━━━━━ Trecho do documento ━━━━━
As respostas para essas perguntas não ficam muito longe da nossa compreensão, quando nós deparamos com o conteúdo dessa obra. Tal conteúdo - como já foi dito nesse texto- aborda a economia brasileira de um modo bastante critico e descritivo, deixando explicito em números e estatísticas as relações do quadro econômico brasileiro. Por sua vez, a coroa portuguesa era a grande controladora da nossa economia. Era ela que mandava e desmandava nas ações econômicas aqui ocorridas, sendo que, a economia brasileira tinha como principal objetivo, proporcionar lucros cada vez maiores para a coroa. Dessa forma tudo iria caminhando bem, mas com a publicação da obra de Antonil esse quadro econômico vantajoso para a coroa estaria ameaçado.
A obra de Antonil seria vista pela coroa portuguesa, como uma espécie de propaganda de um quadro econômico, que por sua vez, proporcionaria uma grande margem de lucro para quem se aventurasse nessa atividade econômica. Ao expor sua obra ao publico, Antonil –segundo a coroa- estaria causando riscos aos interesses lusitanos, pois logo surgiriam concorrentes para disputarem a hegemonia sobre nossa economia. Vendo seus interesses econômicos ameaçados pela publicação de Antonil, a coroa resolve cortar o mal pela raiz, fazendo com que a obra parasse de circular e até mesmo fosse caçada pelos órgãos competentes. De fato a obra foi proibida e caçada, mas ficaram ainda poucos exemplares que hoje são unas verdadeiras raridades bibliográficas.
━━━━━ Material de origem ━━━━━
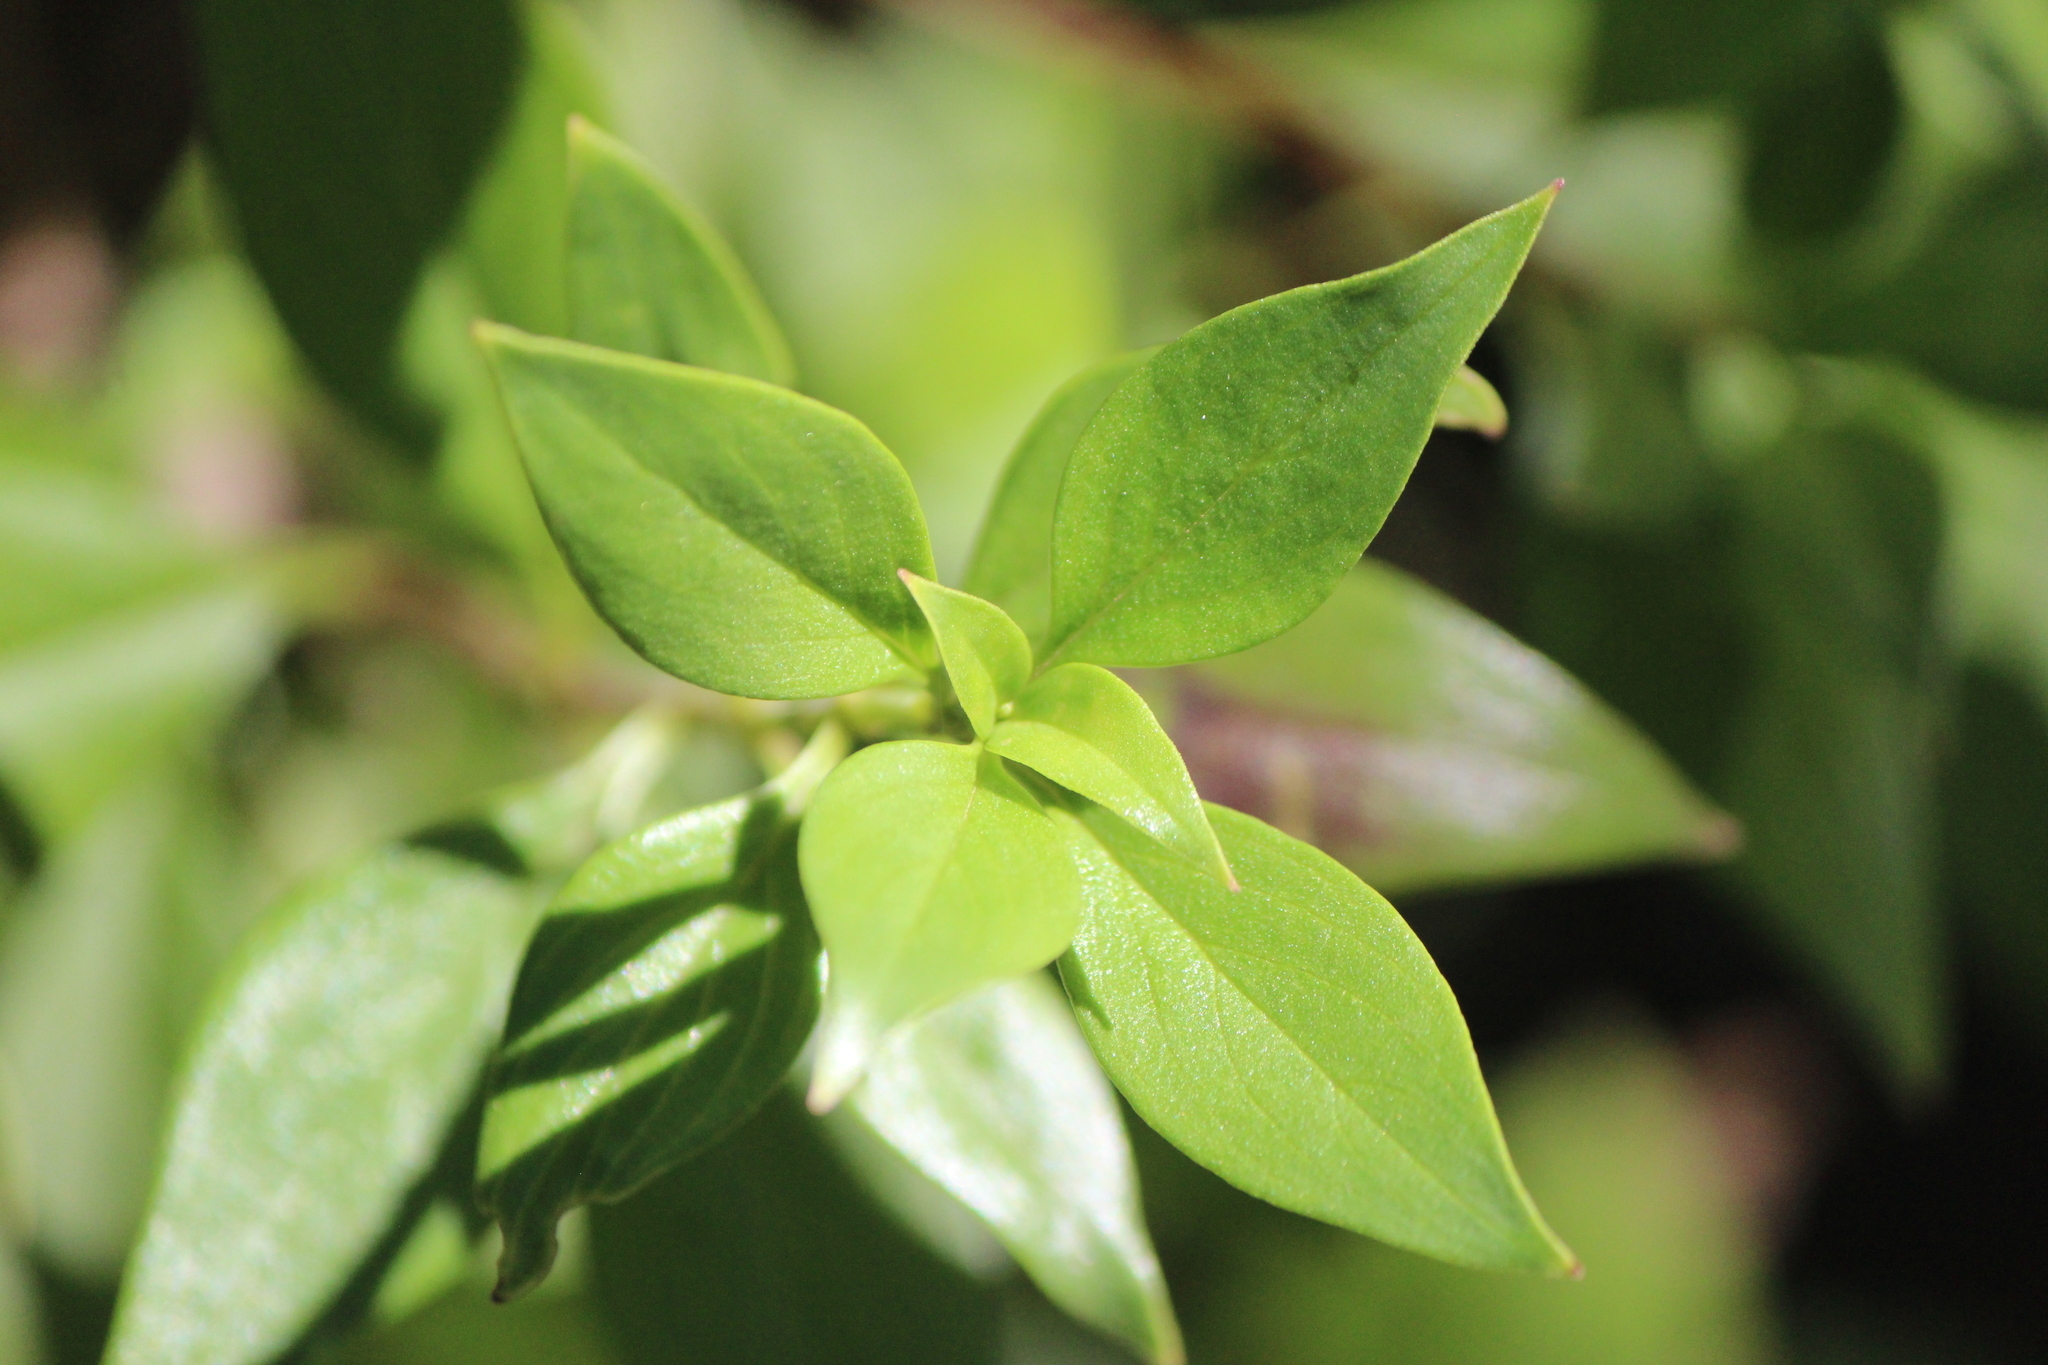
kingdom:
━━━━━
Faça o seguinte →
a: De acordo com o texto sobre a obra de Antonil, o que restou da obra depois de ela ter sido proibida e caçada?
b: Prossiga com o texto sobre a obra de Antonil a partir da última frase apresentada.
Este material provém de outra fonte.

Respostas dadas →
a: Restaram poucos exemplares, que hoje são verdadeiras raridades bibliográficas.

b:
Não há duvidas de que o trabalho de Antonil possui uma grande importância para a nossa historiografia. Sua importância é vista não apenas por se tratar de uma obra explicativa e critica sobre as relações econômicas, mas também por poder assumir o papel de fonte histórica em nosso trabalho historiográfico.
IGLÉISIAS, Francisco. Os historiadores do Brasil: Capítulos de historiografia brasileira. – Rio de Janeiro: Nova Fronteira; Belo Horizonte, MG: UFMG, IPEA, 2000.

MOTA, Lourenço Dantas (Org.). Introdução ao Brasil. Um Banque no Trópico, 1. - 3ª ed. – São Paulo: Editora SENAC São Paulo, 2001.

Um comentário:

Germano Jesus disse...

Eu gostei muito de escrever esse artigo e só tenho que agredecer ao meu professor e amigo Fracisco Antônio (mais conhecido como Chiquinho)... Esse texte me traz boas lembraças, muito boas mesmo... Valeu Chiquinho, um abraço...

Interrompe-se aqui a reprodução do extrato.